:: Provided material ::
BEGIN

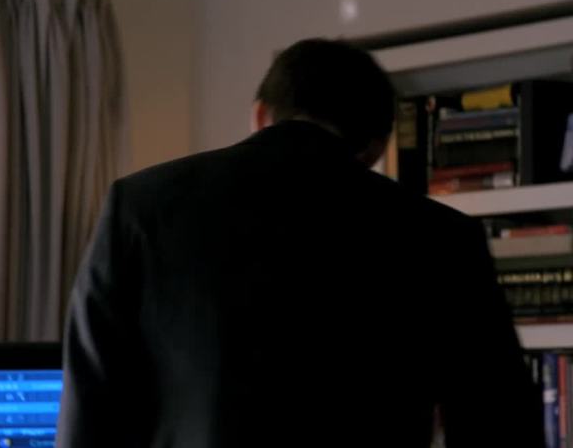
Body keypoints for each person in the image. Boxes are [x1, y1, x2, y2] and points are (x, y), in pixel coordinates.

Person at [56, 39, 544, 447]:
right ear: (375, 147)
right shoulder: (444, 237)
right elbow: (501, 426)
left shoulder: (139, 207)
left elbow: (90, 413)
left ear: (259, 115)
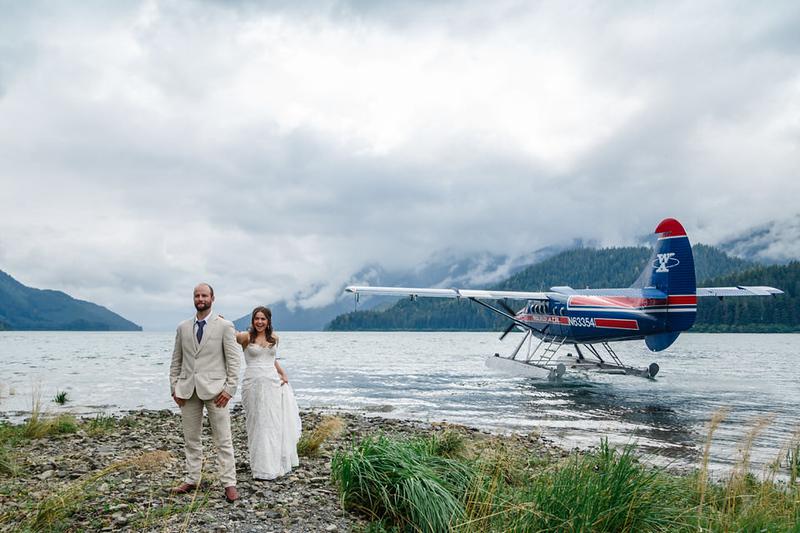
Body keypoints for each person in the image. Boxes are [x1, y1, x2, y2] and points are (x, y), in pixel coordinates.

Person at [169, 283, 242, 502]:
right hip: (187, 390)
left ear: (212, 298)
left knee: (223, 439)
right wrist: (174, 387)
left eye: (204, 295)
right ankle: (192, 479)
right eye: (197, 295)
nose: (200, 299)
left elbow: (234, 360)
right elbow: (176, 360)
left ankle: (229, 483)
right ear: (193, 298)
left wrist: (229, 389)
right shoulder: (183, 327)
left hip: (216, 391)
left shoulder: (225, 326)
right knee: (191, 438)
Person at [235, 306, 301, 480]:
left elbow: (272, 359)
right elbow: (229, 333)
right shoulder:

END

:: Requirement ::
Copy, exactly and only, the lines above that begin with the one containing "right wrist: (174, 387)" and finish with the one containing "right shoulder: (183, 327)".

:: Exercise answer ::
right wrist: (174, 387)
left eye: (204, 295)
right ankle: (192, 479)
right eye: (197, 295)
nose: (200, 299)
left elbow: (234, 360)
right elbow: (176, 360)
left ankle: (229, 483)
right ear: (193, 298)
left wrist: (229, 389)
right shoulder: (183, 327)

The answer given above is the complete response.